The pair painted a dire picture of the industry, where owners fear permanent restaurant closures as Umatilla County yo-yos in and out of shutdowns.

Chrisman said businesses can’t continue to stay shut down while staying viable.

“It’s approaching cruel and unusual treatment of an entrepreneur who has put in his blood, sweat and tears,” he said.

The basic concept of the “Restaurant and Bar Pandemic Relief Program” would be to help cover restaurants’ monthly expenses for the next half year to keep restaurants afloat during the second year of the pandemic while acknowledging there were still important details, like cost and eligibility, that still needed to be worked out.

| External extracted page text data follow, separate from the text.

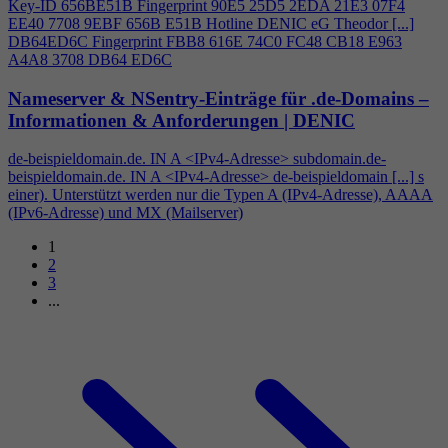
Key-ID 656BE51B Fingerprint 90E5 25D5 2EDA 21E3 07F
4
EE40 7708 9EBF 656B E51B Hotline DENIC eG Theodor [...]
DB64ED6C Fingerprint FBB8 616E 74C0 FC48 CB18 E963
A
4
A8 3708 DB64 ED6C
Nameserver & NSentry-Einträge für .de-Domains –
Informationen & Anforderungen | DENIC
de-beispieldomain.de. IN A <IPv
4
-Adresse> subdomain.de-
beispieldomain.de. IN A <IPv
4
-Adresse> de-beispieldomain [...] s
einer). Unterstützt werden nur die Typen A (IPv
4
-Adresse), AAAA
(IPv6-Adresse) und MX (Mailserver)
1
2
3
...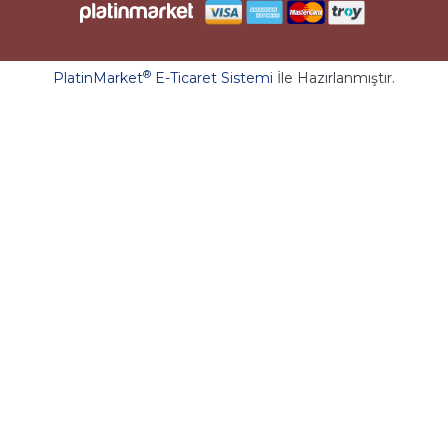
®
PlatinMarket
E-Ticaret Sistemi
İle Hazırlanmıştır.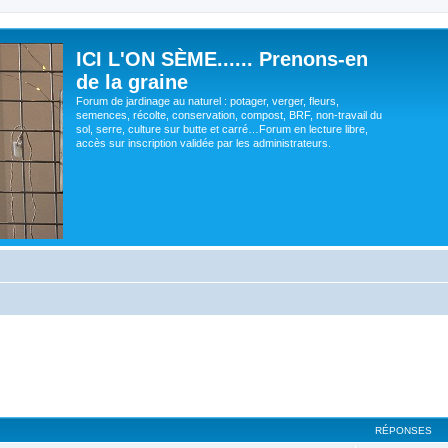
ICI L'ON SÈME...... Prenons-en
de la graine
Forum de jardinage au naturel : potager, verger, fleurs,
semences, récolte, conservation, compost, BRF, non-travail du
sol, serre, culture sur butte et carré…Forum en lecture libre,
accès sur inscription validée par les administrateurs.
RÉPONSES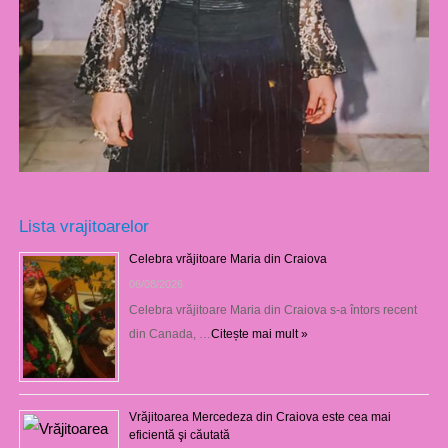
Lista vrajitoarelor
Celebra vrăjitoare Maria din Craiova
06/08/2026
Celebra vrăjitoare Maria din Craiova s-a întors recent
din Canada, …
Citește mai mult »
Vrăjitoarea Mercedeza din Craiova este cea mai
eficientă şi căutată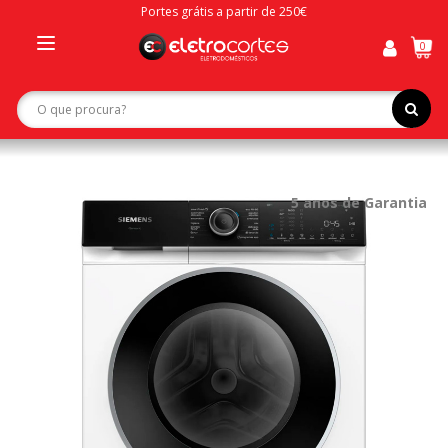
Portes grátis a partir de 250€
0
Toggle
navigation
5 anos de Garantia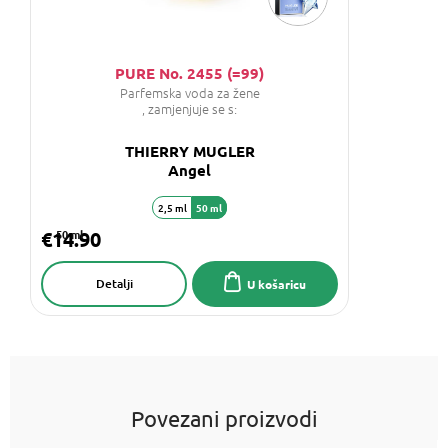
PURE No. 2455 (=99)
Parfemska voda za žene
, zamjenjuje se s:
THIERRY MUGLER
Angel
2,5 ml
50 ml
€14.90
50 ml
Detalji
U košaricu
Povezani proizvodi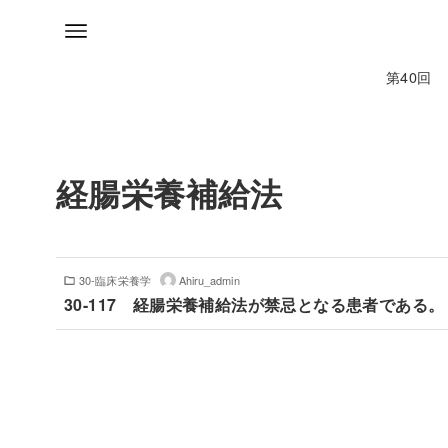
第40回
経腸栄養補給法
30-臨床栄養学
Ahiru_admin
30-117 経腸栄養補給法が禁忌となる患者である。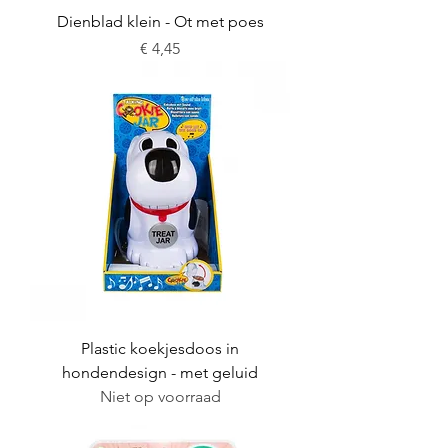
Dienblad klein - Ot met poes
Prijs
€ 4,45
Plastic koekjesdoos in
hondendesign - met geluid
Niet op voorraad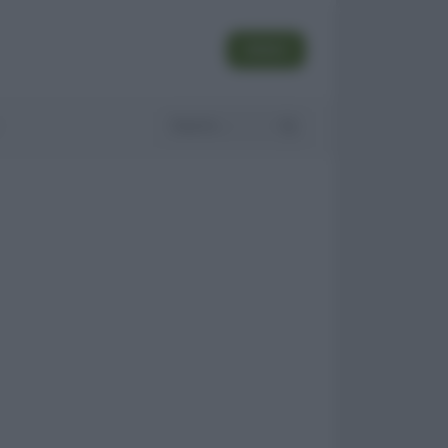
SEGUI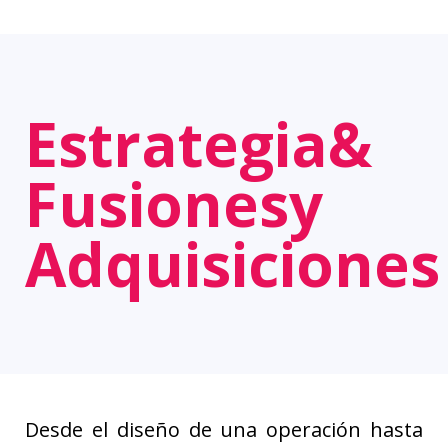
Estrategia
&
Fusiones
y
Adquisiciones
Desde el diseño de una operación hasta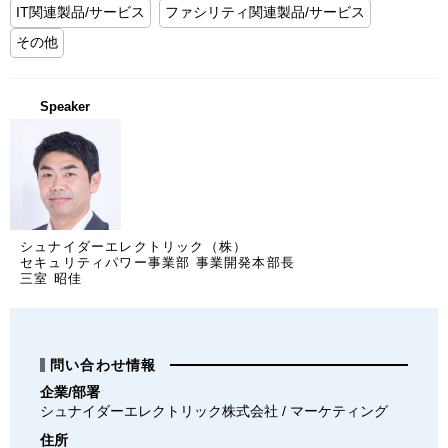
IT関連製品/サービス
ファシリティ関連製品/サービス
その他
Speaker
シュナイダーエレクトリック（株）
セキュリティパワー事業部 事業開発本部長
三室 昭佳
問い合わせ情報
企業/部署
シュナイダーエレクトリック株式会社 / マーケティング
住所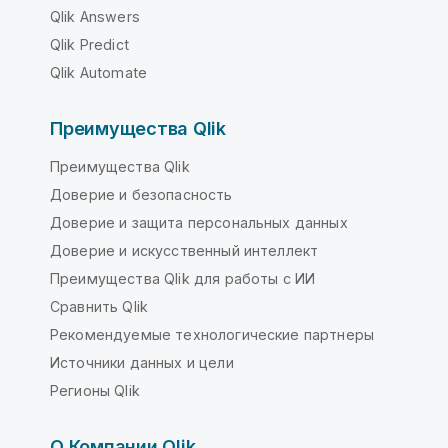
Qlik Answers
Qlik Predict
Qlik Automate
Преимущества Qlik
Преимущества Qlik
Доверие и безопасность
Доверие и защита персональных данных
Доверие и искусственный интеллект
Преимущества Qlik для работы с ИИ
Сравнить Qlik
Рекомендуемые технологические партнеры
Источники данных и цели
Регионы Qlik
О Компании Qlik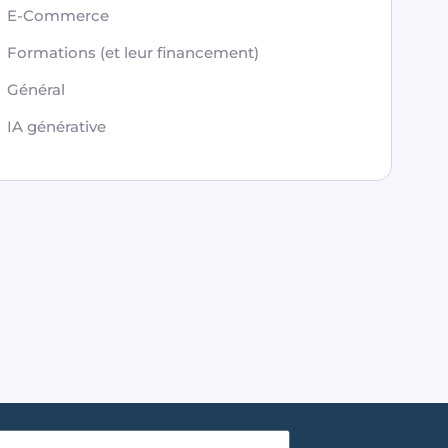
E-Commerce
Formations (et leur financement)
Général
IA générative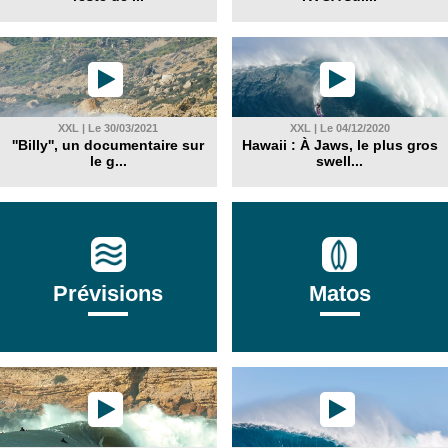
XXL | Le 30/03/2021
XXL | Le 04/12/2020
''Billy'', un documentaire sur
Hawaii : À Jaws, le plus gros
le g...
swell...
Prévisions
Matos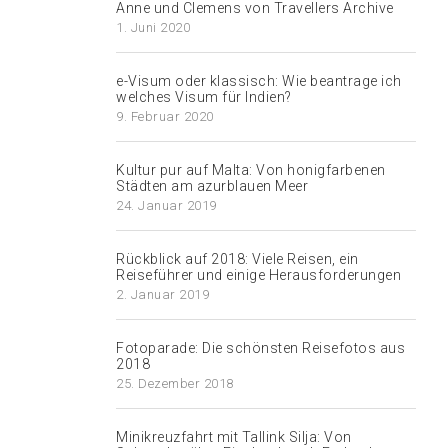
Anne und Clemens von Travellers Archive
1. Juni 2020
e-Visum oder klassisch: Wie beantrage ich
welches Visum für Indien?
9. Februar 2020
Kultur pur auf Malta: Von honigfarbenen
Städten am azurblauen Meer
24. Januar 2019
Rückblick auf 2018: Viele Reisen, ein
Reiseführer und einige Herausforderungen
2. Januar 2019
Fotoparade: Die schönsten Reisefotos aus
2018
25. Dezember 2018
Minikreuzfahrt mit Tallink Silja: Von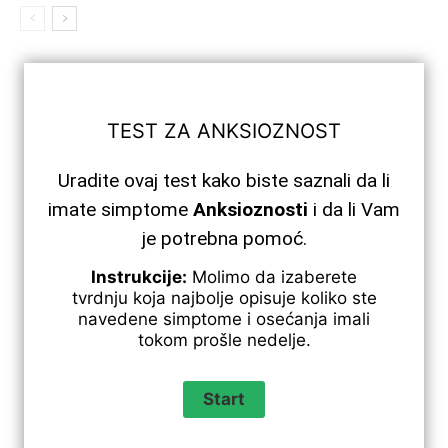
TEST ZA ANKSIOZNOST
Uradite ovaj test kako biste saznali da li
imate simptome
Anksioznosti
i da li Vam
je potrebna pomoć.
Instrukcije:
Molimo da izaberete
tvrdnju koja najbolje opisuje koliko ste
navedene simptome i osećanja imali
tokom prošle nedelje.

Early estimates at the total cost of the program ranged from $300,000 to $600,000, sums that would be significantly larger than the city’s previous rounds of COVID-19 relief efforts, which mostly consisted of one-off grants.

The proposal looked to source funding from the Pendleton Development Commission, but urban renewal money comes with geographical restrictions. Charles Denight, the commission’s associate director, said only about half of the city’s 40 restaurants are in the urban renewal district.

The city would also need to determine whether it should offer the grant to chain restaurants or Hamley’s, which is owned by the Confederated Tribes of the Umatilla Indian Reservation.

Councilor Dale Primmer said the grant concept could be less expensive than issuing grants to the restaurants that rise in place of the restaurants that couldn’t survive the pandemic.

The council didn’t make any commitments, but they did provide an accelerated timeline to develop the proposal further. Councilor Kevin Martin, the chair of the development commission, said he wanted it on the commission’s next agenda and Mayor John Turner said he would schedule another workshop for Jan. 26 to discuss it again.

McKennon McDonald requested that Chrisman and Rosenberg put together multiple proposals, one with urban renewal district restaurants only, and the other with restaurants beyond the boundaries included.

As Pendleton’s tourism industry sagged last year amid the pandemic, the Pendleton Chamber of Commerce took a hit as well.

Travel Pendleton, the chamber’s tourism promotion arm, relies on the Tourism Promotion Assessment Charge, a lodging room tax, for a significant portion of its funding. With overnight stays down, Travel Pendleton Director Kristen Dollarhide cut her budget by 28% by decreasing traveling and marketing expenditures, according to a chamber press release.

Despite the downturn, Rosenberg was able to find money in the budget to hire 3.5 new employees in 2020. As the new year begins, the chamber is in the process of sending out request for proposals to renovate the chamber’s office at 501 S. Main St. with the intent of starting construction in the spring.